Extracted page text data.
[Start of Attachment]

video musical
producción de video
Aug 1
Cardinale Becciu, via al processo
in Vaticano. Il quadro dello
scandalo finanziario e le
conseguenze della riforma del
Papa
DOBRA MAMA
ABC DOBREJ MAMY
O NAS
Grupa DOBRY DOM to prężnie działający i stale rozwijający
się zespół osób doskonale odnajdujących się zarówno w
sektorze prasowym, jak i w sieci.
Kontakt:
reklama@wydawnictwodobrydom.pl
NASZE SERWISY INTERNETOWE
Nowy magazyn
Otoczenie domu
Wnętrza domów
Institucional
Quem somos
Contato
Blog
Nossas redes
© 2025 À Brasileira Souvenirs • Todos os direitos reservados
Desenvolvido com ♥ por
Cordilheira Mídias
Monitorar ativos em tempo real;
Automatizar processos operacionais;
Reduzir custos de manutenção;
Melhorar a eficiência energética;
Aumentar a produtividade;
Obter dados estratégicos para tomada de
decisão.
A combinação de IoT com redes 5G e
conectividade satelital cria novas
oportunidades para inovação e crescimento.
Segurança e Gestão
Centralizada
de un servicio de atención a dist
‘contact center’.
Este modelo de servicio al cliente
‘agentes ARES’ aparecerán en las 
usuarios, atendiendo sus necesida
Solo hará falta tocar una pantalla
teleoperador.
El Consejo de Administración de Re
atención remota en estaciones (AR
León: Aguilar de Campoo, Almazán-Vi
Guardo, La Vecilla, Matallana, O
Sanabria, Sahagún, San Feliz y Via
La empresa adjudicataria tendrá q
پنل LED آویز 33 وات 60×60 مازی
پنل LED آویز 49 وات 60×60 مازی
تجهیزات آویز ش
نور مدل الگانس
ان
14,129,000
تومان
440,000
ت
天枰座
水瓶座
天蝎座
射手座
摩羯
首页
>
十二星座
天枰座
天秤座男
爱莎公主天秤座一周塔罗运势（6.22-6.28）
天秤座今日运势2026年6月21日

[End of Attachment]

Request. Change "Quem somos" to "Sobre nós" in the items above and write out every line again with nothing else altered.

Solution to the exercise.
video musical
producción de video
Aug 1
Cardinale Becciu, via al processo
in Vaticano. Il quadro dello
scandalo finanziario e le
conseguenze della riforma del
Papa
DOBRA MAMA
ABC DOBREJ MAMY
O NAS
Grupa DOBRY DOM to prężnie działający i stale rozwijający
się zespół osób doskonale odnajdujących się zarówno w
sektorze prasowym, jak i w sieci.
Kontakt:
reklama@wydawnictwodobrydom.pl
NASZE SERWISY INTERNETOWE
Nowy magazyn
Otoczenie domu
Wnętrza domów
Institucional
Sobre nós
Contato
Blog
Nossas redes
© 2025 À Brasileira Souvenirs • Todos os direitos reservados
Desenvolvido com ♥ por
Cordilheira Mídias
Monitorar ativos em tempo real;
Automatizar processos operacionais;
Reduzir custos de manutenção;
Melhorar a eficiência energética;
Aumentar a produtividade;
Obter dados estratégicos para tomada de
decisão.
A combinação de IoT com redes 5G e
conectividade satelital cria novas
oportunidades para inovação e crescimento.
Segurança e Gestão
Centralizada
de un servicio de atención a dist
‘contact center’.
Este modelo de servicio al cliente
‘agentes ARES’ aparecerán en las 
usuarios, atendiendo sus necesida
Solo hará falta tocar una pantalla
teleoperador.
El Consejo de Administración de Re
atención remota en estaciones (AR
León: Aguilar de Campoo, Almazán-Vi
Guardo, La Vecilla, Matallana, O
Sanabria, Sahagún, San Feliz y Via
La empresa adjudicataria tendrá q
پنل LED آویز 33 وات 60×60 مازی
پنل LED آویز 49 وات 60×60 مازی
تجهیزات آویز ش
نور مدل الگانس
ان
14,129,000
تومان
440,000
ت
天枰座
水瓶座
天蝎座
射手座
摩羯
首页
>
十二星座
天枰座
天秤座男
爱莎公主天秤座一周塔罗运势（6.22-6.28）
天秤座今日运势2026年6月21日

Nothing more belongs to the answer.